Ao final desse período, as mulheres não alcançam o direito de estabilidade pós-parto e para todos o conjunto dos trabalhadores não há férias, nem décimo terceiro, nem seguro desemprego. Isso estendido ao longo da vida laboral, faz que a Previdência Social se torne inalcançável ao trabalhador terceirizado. Ao fim, a terceirização faz mais uma vítima: a Previdência Social, que deixa de arrecadar e sofre retração de receitas. Quem ganha com essa retirada de direitos dos trabalhadores? A Fenaprevi, federação que reúne as empresas de Previdência Privada acaba de anunciar que, em 2016, em plena crise econômica nacional, a captação líquida de suas associadas aumentou 20%. É necessário ir longe para descobrir quem mais ganha e a quem interessa a aprovação das reformas patrocinadas por esse governo a toque de caixa?
No setor marítimo, se nada for feito, a terceirização se tornará campo fértil para as empresas de fornecimento de mão de obra, para as falsas cooperativas, para a retirada dos direitos que, por meio de seus Sindicatos, os trabalhadores marítimos têm conquistado. As investidas virão de todos os lados, com oferta de mão de obra marítima de baixo custo e sem garantias sociais. Os empregados terceirizados, enfraquecidos, serão conduzidos a outras representações sindicais, mercantilistas e de fachada, minando o poder de defesa dos direitos dos trabalhadores marítimos que o SINDMAR e outros coirmãos têm hoje.
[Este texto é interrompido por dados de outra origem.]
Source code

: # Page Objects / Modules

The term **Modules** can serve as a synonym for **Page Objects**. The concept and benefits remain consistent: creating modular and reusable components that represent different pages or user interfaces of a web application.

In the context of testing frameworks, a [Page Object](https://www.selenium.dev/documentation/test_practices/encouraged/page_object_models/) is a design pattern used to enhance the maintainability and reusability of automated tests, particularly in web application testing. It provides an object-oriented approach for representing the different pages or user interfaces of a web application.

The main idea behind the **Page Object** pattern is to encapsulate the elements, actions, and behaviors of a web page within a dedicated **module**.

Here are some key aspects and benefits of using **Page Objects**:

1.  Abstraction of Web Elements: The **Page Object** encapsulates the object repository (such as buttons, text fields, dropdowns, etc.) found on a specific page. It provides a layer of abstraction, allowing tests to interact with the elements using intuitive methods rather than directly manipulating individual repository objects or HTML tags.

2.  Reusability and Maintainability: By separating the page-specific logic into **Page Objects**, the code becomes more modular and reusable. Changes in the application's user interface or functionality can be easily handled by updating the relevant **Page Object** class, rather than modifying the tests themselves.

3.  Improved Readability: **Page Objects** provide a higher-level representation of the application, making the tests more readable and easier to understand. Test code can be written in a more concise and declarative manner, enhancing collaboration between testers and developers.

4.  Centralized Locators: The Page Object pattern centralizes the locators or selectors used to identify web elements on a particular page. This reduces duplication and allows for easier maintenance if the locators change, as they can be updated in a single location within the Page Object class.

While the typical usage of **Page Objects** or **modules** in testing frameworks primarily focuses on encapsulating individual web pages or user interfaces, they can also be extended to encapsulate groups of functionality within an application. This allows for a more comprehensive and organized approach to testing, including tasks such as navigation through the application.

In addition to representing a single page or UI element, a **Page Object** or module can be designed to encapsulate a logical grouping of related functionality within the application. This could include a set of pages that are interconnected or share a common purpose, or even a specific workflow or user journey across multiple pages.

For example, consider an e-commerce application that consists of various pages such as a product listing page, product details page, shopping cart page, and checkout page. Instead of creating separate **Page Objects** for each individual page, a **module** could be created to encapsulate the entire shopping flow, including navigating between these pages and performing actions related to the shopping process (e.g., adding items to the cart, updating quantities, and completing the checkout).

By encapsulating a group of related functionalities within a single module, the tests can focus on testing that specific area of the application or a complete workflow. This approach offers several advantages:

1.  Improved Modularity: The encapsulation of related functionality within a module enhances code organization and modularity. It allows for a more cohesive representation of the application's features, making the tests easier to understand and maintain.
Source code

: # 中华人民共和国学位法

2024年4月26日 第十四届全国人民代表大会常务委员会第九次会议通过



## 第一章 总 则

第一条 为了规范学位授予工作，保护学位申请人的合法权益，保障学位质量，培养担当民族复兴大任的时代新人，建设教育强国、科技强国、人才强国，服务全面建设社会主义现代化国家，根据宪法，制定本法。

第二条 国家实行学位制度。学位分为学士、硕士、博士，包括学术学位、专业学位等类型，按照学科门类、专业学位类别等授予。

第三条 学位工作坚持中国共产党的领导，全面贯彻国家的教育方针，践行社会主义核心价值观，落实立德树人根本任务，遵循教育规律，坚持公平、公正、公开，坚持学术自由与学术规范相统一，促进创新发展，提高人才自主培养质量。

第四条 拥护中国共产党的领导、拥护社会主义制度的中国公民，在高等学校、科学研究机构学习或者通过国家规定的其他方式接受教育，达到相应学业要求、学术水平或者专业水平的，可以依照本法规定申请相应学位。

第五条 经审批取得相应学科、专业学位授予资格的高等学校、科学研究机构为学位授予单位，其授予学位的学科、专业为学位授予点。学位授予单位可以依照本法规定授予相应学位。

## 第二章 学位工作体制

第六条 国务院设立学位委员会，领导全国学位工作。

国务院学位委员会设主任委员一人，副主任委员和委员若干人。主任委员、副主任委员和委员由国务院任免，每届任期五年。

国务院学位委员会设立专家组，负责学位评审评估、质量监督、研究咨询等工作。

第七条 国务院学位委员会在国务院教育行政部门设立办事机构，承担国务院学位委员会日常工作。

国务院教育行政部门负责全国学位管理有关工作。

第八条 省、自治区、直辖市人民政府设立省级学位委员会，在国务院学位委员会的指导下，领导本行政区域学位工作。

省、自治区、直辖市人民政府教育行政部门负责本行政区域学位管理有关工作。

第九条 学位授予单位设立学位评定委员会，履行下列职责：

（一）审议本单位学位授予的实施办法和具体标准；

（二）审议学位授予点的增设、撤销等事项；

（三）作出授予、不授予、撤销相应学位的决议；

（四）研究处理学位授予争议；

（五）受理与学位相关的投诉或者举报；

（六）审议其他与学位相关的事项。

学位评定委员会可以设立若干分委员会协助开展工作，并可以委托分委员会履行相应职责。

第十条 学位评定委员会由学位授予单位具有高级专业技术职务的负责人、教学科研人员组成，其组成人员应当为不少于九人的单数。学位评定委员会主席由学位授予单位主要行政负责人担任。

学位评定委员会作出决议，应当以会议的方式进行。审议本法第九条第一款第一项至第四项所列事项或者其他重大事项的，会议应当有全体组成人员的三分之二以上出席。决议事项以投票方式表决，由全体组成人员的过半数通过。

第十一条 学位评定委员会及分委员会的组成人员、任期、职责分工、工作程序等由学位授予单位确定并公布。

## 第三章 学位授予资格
A lei aprovada ainda pode ser anulada pelo Supremo Tribunal Federal – STF, onde tramitam duas Ações de Inconstitucionalidade. Esta é a hora de nos levantarmos. De estancarmos as reformas feitas sob medida para gerar mais exclusão social. De nos juntarmos aos demais trabalhadores do Brasil na greve geral de 28 de abril. Juntos somos mais fortes!